Ofelia Madariaga y Gloria Leticia Villajuana, Euan, Municipio de Tixcocob, Yucatán

Ofelia Madariaga y Gloria Leticia Villajuana, Euan, Municipio de Tixcocob, Yucatán

The hammocks made by Ofelia Madariaga and the Villajuana family are not ordinary hammocks. Hammocks become a work of art when made by the hands of these two families. The Villajuana family is featured in the landmark book "Great Masters of Mexican Folk Art."

They use fibers from henequen or sisal and from sansevieria, a species of agave cactus known as "lengua de vaca" (cow's tongue) that grows wild in rock terrain and requires little water for survival. Its leaves are long and narrow with rounded tips, are spotted with various green tones and have yellow borders.

The technique of weaving, or corchado as it is called in Yucatán, follows a nearly extinct procedure from pre-Hispanic times. The strands of henequen or sansevieria are worked by hand, usually resting on the thigh, in a process both laborious and tiring yet which produces fine, soft, resilient hammocks.

This art of weaving hammocks has been passed down through the generations. They begin to work when quite young and husbands, children and grandchildren help with this arduous craft. Elena Villajuana used to weave the fibers in the pre-Hispanic fashion until her husband felt sorry for her and fabricated an ingenious device consisting of boards and a bicycle wheel that serves as a sort of distaff. Now, the younger women have perfected this technique.
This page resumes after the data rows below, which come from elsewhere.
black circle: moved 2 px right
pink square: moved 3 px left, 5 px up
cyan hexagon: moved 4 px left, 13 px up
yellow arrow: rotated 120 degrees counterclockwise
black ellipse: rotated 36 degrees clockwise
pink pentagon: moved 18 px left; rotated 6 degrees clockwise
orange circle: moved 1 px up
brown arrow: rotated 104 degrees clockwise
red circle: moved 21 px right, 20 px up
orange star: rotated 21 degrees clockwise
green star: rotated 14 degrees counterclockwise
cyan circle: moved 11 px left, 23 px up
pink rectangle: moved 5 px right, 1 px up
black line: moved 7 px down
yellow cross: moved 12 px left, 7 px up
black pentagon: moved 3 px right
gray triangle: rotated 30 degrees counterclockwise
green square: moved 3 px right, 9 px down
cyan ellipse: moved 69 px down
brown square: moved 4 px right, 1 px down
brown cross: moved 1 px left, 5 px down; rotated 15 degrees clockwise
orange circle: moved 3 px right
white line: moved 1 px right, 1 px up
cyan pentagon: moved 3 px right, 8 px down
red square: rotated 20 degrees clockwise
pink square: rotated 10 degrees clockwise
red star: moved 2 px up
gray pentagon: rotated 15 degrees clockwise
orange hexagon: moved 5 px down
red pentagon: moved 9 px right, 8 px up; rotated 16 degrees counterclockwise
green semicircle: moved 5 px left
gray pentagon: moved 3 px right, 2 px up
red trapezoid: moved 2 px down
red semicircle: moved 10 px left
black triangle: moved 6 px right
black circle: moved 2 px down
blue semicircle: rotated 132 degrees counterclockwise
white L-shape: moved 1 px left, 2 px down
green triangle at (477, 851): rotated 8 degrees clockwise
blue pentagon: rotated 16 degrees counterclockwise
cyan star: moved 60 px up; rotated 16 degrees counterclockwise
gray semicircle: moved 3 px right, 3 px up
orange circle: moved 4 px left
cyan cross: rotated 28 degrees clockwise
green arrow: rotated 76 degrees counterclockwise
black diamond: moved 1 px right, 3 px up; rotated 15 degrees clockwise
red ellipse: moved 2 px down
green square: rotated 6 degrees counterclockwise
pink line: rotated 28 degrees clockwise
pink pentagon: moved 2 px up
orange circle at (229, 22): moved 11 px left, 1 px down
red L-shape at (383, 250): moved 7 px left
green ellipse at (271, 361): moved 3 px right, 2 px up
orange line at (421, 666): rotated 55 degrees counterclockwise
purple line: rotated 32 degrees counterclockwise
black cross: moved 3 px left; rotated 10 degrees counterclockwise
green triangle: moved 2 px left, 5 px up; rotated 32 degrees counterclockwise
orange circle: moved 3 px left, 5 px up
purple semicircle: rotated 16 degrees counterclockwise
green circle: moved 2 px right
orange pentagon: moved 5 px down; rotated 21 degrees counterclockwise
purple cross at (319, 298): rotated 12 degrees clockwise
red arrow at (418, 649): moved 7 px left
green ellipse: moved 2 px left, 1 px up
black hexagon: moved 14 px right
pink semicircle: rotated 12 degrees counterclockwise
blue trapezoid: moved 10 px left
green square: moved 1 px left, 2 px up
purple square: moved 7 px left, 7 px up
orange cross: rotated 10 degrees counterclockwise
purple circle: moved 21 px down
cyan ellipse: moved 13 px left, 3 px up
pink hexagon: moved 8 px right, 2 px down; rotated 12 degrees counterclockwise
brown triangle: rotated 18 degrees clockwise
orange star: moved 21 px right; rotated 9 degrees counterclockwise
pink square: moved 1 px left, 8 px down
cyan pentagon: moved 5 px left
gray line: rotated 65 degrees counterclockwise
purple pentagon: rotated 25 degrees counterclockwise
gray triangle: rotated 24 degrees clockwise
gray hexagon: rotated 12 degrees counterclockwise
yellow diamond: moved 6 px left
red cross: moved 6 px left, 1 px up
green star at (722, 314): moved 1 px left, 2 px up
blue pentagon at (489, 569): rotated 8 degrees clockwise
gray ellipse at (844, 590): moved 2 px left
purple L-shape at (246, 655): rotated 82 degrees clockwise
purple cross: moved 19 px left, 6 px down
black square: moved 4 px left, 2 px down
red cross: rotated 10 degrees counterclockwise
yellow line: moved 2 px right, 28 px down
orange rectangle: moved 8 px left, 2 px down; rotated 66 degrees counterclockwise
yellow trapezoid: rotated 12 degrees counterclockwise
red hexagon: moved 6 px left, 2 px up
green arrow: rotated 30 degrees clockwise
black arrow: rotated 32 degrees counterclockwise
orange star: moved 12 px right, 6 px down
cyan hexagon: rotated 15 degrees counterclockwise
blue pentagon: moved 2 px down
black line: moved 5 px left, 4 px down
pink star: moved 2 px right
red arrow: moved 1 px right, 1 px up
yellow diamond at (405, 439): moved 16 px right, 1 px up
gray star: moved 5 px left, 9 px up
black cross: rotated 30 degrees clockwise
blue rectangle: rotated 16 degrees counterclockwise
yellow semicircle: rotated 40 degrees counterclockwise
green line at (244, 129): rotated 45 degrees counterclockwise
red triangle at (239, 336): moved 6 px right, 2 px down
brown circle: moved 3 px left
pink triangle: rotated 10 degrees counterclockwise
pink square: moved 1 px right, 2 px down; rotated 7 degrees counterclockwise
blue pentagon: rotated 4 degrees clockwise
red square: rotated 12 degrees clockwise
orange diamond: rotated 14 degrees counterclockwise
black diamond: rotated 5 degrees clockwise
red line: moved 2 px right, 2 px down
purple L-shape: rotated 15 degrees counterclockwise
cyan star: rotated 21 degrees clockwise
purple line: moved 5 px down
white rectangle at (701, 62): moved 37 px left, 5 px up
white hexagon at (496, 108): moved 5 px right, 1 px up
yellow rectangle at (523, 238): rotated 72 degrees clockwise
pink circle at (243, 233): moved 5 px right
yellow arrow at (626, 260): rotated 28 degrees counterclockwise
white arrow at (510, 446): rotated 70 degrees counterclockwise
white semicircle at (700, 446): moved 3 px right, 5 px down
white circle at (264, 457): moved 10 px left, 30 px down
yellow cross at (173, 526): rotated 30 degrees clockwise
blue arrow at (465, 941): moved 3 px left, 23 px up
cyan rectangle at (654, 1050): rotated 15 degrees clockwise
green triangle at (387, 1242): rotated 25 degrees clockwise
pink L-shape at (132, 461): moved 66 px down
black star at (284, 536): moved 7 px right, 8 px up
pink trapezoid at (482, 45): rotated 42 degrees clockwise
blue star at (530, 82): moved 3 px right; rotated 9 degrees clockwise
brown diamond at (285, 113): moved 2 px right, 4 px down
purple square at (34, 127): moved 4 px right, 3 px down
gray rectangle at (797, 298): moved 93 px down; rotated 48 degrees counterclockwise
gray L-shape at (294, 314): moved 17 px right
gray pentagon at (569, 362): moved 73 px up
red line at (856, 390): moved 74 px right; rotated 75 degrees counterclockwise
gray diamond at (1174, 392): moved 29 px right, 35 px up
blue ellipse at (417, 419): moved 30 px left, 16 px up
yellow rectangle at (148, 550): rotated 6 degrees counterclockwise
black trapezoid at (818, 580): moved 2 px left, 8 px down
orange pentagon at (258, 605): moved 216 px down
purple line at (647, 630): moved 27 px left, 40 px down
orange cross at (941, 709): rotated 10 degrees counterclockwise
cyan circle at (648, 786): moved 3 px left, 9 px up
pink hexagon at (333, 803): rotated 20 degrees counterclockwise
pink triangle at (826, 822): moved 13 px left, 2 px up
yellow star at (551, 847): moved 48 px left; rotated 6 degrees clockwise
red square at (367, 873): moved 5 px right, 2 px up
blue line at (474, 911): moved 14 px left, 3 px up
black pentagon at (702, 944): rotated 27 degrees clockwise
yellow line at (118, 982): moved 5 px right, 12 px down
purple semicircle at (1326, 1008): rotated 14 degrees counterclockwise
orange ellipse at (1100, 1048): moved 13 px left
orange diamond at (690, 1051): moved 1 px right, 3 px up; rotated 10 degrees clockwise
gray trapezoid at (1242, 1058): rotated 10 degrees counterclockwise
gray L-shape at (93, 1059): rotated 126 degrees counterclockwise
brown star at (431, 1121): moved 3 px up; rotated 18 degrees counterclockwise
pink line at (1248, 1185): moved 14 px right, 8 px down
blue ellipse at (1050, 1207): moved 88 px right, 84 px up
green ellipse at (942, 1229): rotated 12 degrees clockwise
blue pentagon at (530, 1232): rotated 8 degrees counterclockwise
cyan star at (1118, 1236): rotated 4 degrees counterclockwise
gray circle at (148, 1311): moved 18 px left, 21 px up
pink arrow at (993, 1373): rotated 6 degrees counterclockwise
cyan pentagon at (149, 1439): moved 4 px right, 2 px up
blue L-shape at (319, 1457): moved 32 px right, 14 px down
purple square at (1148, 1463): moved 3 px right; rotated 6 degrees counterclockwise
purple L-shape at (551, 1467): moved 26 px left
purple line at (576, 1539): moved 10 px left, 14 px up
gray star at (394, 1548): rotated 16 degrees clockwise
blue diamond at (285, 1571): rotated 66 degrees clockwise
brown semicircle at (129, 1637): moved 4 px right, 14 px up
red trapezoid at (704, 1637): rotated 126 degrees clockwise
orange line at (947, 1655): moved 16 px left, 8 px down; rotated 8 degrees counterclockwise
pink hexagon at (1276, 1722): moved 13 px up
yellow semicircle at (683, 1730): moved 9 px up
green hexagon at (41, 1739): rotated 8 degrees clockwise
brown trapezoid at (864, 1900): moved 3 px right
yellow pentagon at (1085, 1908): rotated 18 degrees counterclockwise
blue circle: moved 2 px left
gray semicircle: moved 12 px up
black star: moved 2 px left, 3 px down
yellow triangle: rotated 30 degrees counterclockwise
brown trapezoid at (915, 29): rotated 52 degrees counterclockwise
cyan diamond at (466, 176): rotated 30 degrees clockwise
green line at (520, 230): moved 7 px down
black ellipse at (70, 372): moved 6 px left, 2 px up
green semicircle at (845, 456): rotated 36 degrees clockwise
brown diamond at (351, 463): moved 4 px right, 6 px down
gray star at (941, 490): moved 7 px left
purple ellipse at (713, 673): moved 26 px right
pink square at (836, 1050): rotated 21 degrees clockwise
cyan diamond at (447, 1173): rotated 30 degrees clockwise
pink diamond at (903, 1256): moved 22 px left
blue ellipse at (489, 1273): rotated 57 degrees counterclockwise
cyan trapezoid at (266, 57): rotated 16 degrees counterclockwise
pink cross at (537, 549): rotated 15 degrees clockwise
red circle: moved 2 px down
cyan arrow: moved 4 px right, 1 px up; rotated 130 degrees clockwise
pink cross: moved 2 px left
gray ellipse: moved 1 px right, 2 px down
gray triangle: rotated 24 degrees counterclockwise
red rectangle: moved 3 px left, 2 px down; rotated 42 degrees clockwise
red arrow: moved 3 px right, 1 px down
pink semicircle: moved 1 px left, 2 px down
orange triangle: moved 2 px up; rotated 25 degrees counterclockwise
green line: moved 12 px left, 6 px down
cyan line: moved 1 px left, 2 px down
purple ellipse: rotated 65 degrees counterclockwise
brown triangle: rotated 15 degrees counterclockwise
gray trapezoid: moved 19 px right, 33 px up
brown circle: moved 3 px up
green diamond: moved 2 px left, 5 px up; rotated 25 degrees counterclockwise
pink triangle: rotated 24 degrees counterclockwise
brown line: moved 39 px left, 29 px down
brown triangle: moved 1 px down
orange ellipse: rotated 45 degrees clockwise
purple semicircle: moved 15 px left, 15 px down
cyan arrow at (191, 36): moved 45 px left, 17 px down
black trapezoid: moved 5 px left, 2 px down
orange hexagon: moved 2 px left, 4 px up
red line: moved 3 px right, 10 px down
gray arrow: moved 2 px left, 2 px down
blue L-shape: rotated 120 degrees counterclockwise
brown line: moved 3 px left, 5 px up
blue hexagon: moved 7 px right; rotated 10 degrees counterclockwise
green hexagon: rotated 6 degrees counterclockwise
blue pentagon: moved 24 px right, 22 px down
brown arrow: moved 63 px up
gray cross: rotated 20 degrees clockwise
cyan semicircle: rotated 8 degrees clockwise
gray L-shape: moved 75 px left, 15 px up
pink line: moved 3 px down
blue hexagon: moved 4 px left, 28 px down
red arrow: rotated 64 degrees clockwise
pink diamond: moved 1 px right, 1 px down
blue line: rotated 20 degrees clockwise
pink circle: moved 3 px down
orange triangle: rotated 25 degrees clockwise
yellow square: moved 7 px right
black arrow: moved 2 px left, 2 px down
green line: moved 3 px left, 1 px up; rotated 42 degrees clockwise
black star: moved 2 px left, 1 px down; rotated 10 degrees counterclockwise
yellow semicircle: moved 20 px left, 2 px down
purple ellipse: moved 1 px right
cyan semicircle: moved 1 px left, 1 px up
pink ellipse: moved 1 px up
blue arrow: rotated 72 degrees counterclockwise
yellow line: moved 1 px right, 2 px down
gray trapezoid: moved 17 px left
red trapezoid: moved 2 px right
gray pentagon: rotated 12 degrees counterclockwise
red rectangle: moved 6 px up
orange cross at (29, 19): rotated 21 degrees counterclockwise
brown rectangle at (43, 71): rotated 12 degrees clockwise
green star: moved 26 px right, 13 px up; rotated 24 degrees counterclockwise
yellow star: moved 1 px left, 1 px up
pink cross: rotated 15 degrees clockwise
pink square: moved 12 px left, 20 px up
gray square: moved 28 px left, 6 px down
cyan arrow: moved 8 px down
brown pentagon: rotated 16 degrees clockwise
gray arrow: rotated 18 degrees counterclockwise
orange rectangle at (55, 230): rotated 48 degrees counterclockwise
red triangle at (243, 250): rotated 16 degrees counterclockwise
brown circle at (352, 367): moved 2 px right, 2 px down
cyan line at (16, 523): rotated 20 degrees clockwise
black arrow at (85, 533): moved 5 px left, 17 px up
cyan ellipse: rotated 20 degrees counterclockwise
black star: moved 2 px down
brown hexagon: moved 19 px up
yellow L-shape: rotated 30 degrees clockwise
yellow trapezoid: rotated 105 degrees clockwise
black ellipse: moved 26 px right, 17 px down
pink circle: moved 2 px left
The work starts early in the morning or late afternoon while the fiber is damp so as to prevent its breaking. Twisting the fibers by hand results in greater softness. The hammocks are formed using special wooden frames consisting of vertical, cylindrical posts over which two notched crossbars are placed. Before preparing the warp, the artisans wrap the thread they anticipate using on a wooden shuttle.

The border is woven first, passing the thread horizontally around the frame and executing a series of knots with the shuttle at regular intervals. Knot after knot, it takes about 20 turns to complete the border, after which they begin work on the body of the hammock, interweaving the threads on the shuttle with the warp threads.

When the body of the hammock is completed, it will have taken 160 to 200 passes, depending on the size of the hammock. The other border is finished with the same knotting process. Last is forming the ends of the hammock at whose points are fashioned large loops which provide the support from which the hammock hangs.

The sansevieria fibers are colored with natural dyes, obtaining a great variety of tones and combinations of them. They use traditional designs and each style demonstrates skill and imagination in making the hammock a beautiful, and cozy, place to rest.